ECLI:NL:RBZUT:2011:BR6987
Rechtbank Zutphen
- Eerste aanleg - enkelvoudig
- Rechtspraak.nl
Vernietiging besluit tot beëindiging permanente bewoning recreatiewoning in Epe
In deze zaak heeft de Rechtbank Zutphen op 7 september 2011 uitspraak gedaan in een geschil tussen eisers, bewoners van een recreatiewoning in Epe, en het college van burgemeester en wethouders van Epe. Eisers hebben beroep ingesteld tegen een besluit van 30 november 2009, waarbij hen werd gelast de permanente bewoning van hun recreatiewoning te beëindigen. De rechtbank heeft in een tussenuitspraak van 25 mei 2011 geoordeeld dat het bestreden besluit niet deugdelijk was gemotiveerd en verweerder in de gelegenheid gesteld om het besluit te herstellen. Na een nadere motivering door verweerder op 9 juni 2011, heeft de rechtbank de zaak opnieuw beoordeeld.

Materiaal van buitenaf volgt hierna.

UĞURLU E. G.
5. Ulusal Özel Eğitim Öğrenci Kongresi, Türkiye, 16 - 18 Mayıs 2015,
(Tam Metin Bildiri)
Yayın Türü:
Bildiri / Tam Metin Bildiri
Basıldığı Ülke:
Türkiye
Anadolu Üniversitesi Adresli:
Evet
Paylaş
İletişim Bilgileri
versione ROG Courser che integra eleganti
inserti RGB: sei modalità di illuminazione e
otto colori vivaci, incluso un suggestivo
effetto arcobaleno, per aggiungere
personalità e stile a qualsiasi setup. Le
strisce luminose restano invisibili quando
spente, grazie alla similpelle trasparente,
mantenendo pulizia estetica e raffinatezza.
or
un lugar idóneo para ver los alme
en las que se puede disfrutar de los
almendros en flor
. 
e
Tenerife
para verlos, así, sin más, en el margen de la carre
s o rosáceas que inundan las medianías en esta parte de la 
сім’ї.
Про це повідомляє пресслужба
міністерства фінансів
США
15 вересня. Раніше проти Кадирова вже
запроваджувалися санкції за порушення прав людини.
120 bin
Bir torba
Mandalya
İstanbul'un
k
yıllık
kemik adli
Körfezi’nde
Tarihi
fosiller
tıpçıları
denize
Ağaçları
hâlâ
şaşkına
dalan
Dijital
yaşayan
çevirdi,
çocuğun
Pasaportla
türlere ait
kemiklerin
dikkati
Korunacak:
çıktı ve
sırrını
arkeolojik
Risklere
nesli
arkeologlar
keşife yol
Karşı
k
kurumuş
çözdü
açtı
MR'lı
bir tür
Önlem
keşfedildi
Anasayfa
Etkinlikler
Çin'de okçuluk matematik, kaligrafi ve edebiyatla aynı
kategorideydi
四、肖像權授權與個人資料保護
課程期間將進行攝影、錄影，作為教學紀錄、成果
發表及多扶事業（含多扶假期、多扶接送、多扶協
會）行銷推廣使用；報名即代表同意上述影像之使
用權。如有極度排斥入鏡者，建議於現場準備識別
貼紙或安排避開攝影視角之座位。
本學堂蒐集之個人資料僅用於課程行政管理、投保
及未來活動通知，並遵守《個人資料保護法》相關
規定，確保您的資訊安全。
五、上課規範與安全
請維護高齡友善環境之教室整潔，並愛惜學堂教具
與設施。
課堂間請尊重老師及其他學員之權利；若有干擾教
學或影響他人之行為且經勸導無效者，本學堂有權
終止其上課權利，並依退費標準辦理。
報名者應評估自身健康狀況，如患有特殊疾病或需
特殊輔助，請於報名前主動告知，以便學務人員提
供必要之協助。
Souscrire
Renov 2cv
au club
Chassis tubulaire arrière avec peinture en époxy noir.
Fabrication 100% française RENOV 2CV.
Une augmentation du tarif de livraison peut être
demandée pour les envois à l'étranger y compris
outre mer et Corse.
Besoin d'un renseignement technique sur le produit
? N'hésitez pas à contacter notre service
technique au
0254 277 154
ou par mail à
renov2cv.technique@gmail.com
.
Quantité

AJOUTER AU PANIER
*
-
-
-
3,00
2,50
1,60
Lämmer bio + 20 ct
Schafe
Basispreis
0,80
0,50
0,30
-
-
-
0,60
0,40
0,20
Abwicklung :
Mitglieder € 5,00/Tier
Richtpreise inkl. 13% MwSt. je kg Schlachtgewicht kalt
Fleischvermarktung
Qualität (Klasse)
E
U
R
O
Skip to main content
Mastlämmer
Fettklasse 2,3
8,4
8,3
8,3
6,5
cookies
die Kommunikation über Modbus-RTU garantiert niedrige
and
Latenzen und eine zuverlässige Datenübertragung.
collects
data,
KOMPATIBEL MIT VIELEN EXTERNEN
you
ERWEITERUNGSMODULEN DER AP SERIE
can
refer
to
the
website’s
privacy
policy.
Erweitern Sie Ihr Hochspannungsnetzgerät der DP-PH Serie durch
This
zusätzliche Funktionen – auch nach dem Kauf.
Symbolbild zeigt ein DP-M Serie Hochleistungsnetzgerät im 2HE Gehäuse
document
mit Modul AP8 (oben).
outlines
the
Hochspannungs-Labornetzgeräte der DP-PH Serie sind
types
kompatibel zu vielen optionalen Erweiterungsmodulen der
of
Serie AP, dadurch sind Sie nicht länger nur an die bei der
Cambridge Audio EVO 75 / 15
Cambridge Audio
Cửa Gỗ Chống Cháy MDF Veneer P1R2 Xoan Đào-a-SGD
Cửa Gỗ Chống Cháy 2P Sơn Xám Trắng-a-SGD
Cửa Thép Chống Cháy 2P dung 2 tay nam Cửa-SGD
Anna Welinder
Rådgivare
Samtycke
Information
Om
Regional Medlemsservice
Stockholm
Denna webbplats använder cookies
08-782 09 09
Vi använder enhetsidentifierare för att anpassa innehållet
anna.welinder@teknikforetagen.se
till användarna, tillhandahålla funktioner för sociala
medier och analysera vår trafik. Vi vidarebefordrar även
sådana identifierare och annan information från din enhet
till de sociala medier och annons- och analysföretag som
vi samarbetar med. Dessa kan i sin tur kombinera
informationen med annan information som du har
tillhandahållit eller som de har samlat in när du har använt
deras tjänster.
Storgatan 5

De rechtbank oordeelde dat de permanente bewoning in strijd was met het bestemmingsplan, maar dat de gemeente in redelijkheid ontheffing van het bestemmingsplan had kunnen weigeren. Eisers deden een beroep op het vertrouwensbeginsel en het gelijkheidsbeginsel, maar de rechtbank verwierp deze argumenten. De rechtbank concludeerde dat er geen rechtens te honoreren verwachtingen konden worden ontleend aan het zogenaamde 'blauwe briefje' dat eisers hadden ontvangen bij hun inschrijving in de Gemeentelijke basisadministratie. Ook de situatie van hun buren, die onder bepaalde voorwaarden permanent mochten wonen, kon niet worden gelijkgesteld aan die van eisers.
De rechtbank verklaarde het beroep gegrond, vernietigde het bestreden besluit, maar bepaalde dat de rechtsgevolgen van het vernietigde besluit in stand blijven. Dit betekent dat de gemeente Epe niet verplicht was om de ontheffing te verlenen. Tevens werd het betaalde griffierecht van € 150,-- aan eisers vergoed. De uitspraak benadrukt de beleidsvrijheid van de gemeente en de noodzaak van een deugdelijke motivering bij besluiten die inbreuk maken op bestemmingsplannen.